1. Controller
Kai-Signals, Unipessoal Lda ("we", "us") is the data controller for personal data processed in connection with the Kai-Signals service. Contact: contact@kai-signals.com.
2. Data We Collect
| Category | Examples | Lawful Basis |
|---|---|---|
| Account data | Email address, hashed password, country code, locale, timezone | Contract (Art. 6(1)(b) GDPR) |
| Consent records | Consent kind, version, timestamp, IP address, user-agent | Legal obligation (Art. 6(1)(c)) |
| Usage logs | Page views, signal views, session data | Legitimate interests (Art. 6(1)(f)) |
| Device data | Push token, platform, device name | Contract |
| Cookie consent | Category flags, version, timestamp | Legal obligation |
We do not collect personal investment data, including risk profiles, investment objectives, financial situation, holdings, or net worth. This is a structural design choice enforced at the technical level.
3. How We Use Your Data
- Providing and improving the service
- Sending subscription-related emails (account confirmation, phase reminders)

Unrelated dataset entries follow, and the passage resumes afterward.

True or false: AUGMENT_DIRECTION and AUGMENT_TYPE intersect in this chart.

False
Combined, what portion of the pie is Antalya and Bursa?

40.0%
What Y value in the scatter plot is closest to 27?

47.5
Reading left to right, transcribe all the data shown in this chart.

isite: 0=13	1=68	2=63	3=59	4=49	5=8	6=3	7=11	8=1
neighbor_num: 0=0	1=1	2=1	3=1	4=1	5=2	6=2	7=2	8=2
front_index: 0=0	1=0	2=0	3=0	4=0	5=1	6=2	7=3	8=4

- Complying with legal obligations (MAR audit trail, GDPR consent log)
- Fraud prevention and security
We do not use your data for profiling, automated decision-making with legal effect, or personalisation of signals.
4. Retention
| Data | Retention period |
|---|---|
| Account data | Duration of account + 30-day soft-delete grace period |
| Consent and audit logs | 7 years (regulatory requirement) |
| Usage logs | 90 days |
| Cookie consent records | 2 years |
5. Recipients
We share data with:
- Mailgun (EU region) — transactional email delivery
- Expo — push notification delivery (device token only)

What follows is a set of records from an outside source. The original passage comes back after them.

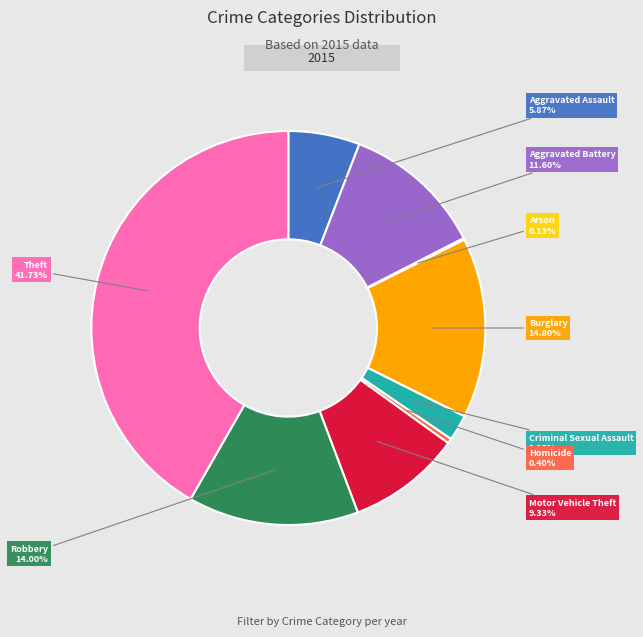

Approximately how many times larger is the value at Motor Vehicle Theft compared to Theft?

0.2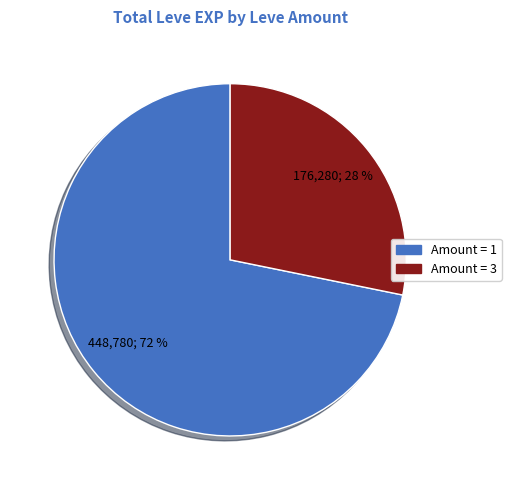

How many segments does this pie chart have?

2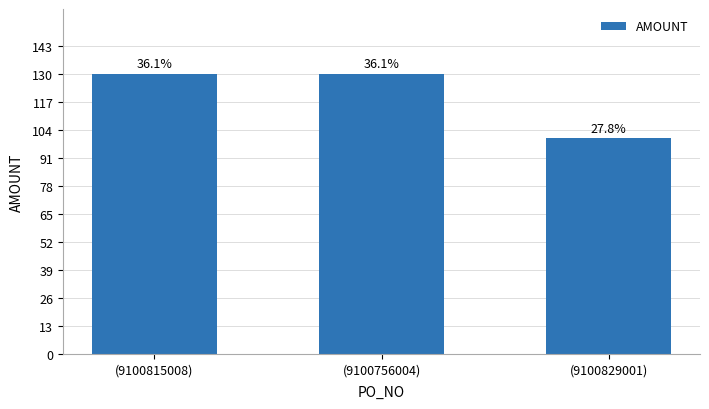

Are the bars horizontal?

No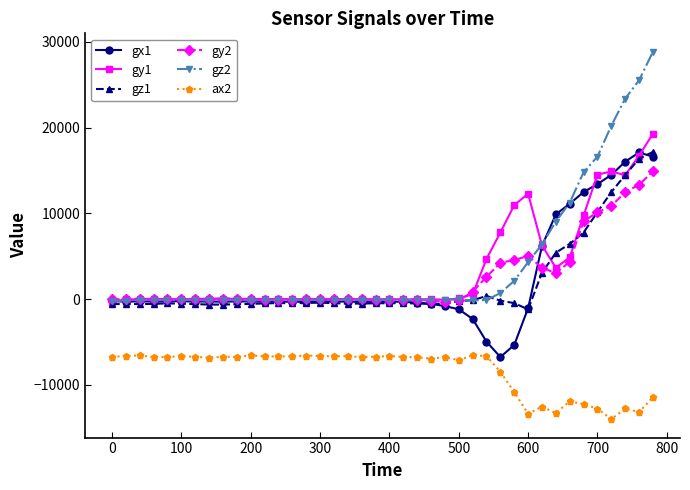

True or false: ax2 and gx1 cross at least once.

False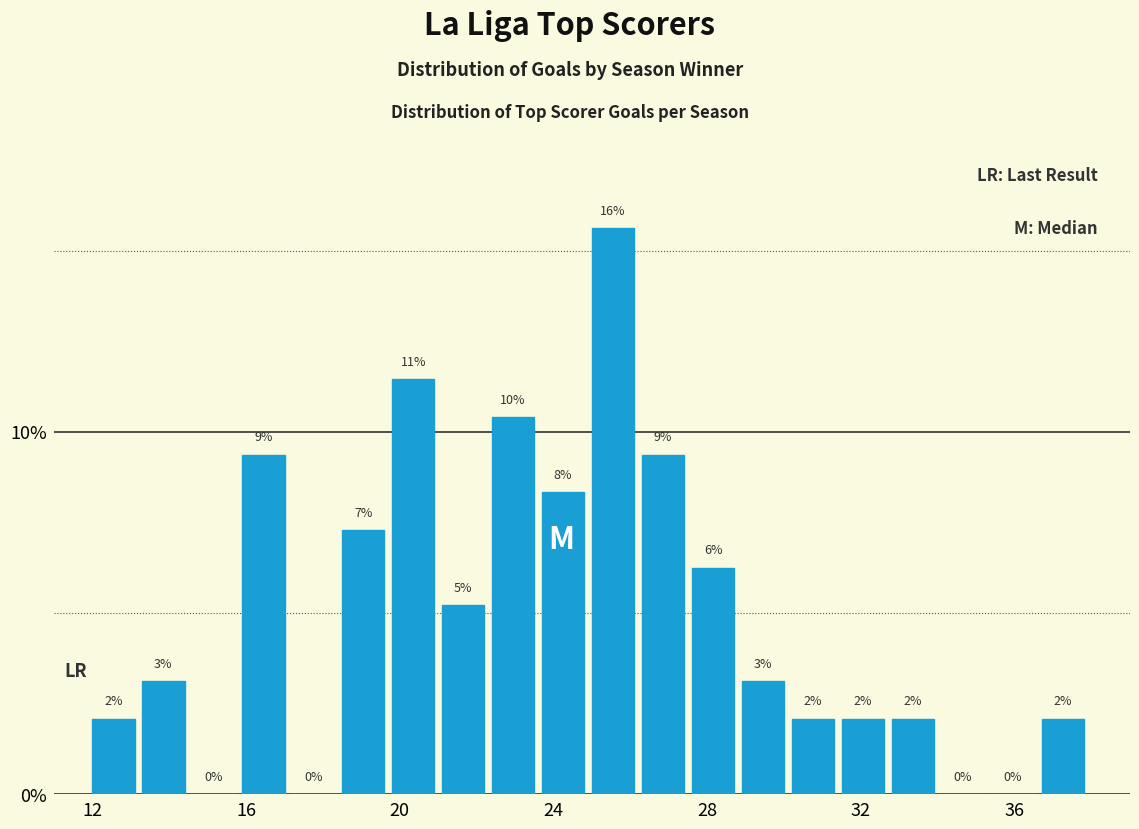

Around what value on the x-axis is the tallest bar? Give the approximate position of its centre, as read against the axis.

25.5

- Hosting provider (mycloud.pt, Portugal) — infrastructure
We do not sell personal data.
6. Transfers Outside the EEA
Mailgun and Expo infrastructure may process data in the United States. Transfers are safeguarded by Standard Contractual Clauses (SCCs) under Article 46 GDPR.
7. Your Rights
Under GDPR you have the right to: access, rectification, erasure ("right to be forgotten"), restriction of processing, data portability, and objection. To exercise any right, email contact@kai-signals.com. We will respond within 30 days.
8. Right to Complain
You may lodge a complaint with the Portuguese data protection authority: CNPD (Comissão Nacional de Proteção de Dados), www.cnpd.pt.
9. Cookies
See our Cookie Policy for details on cookies and tracking technologies.
10. Changes
We will notify you of material changes at least 30 days before they take effect.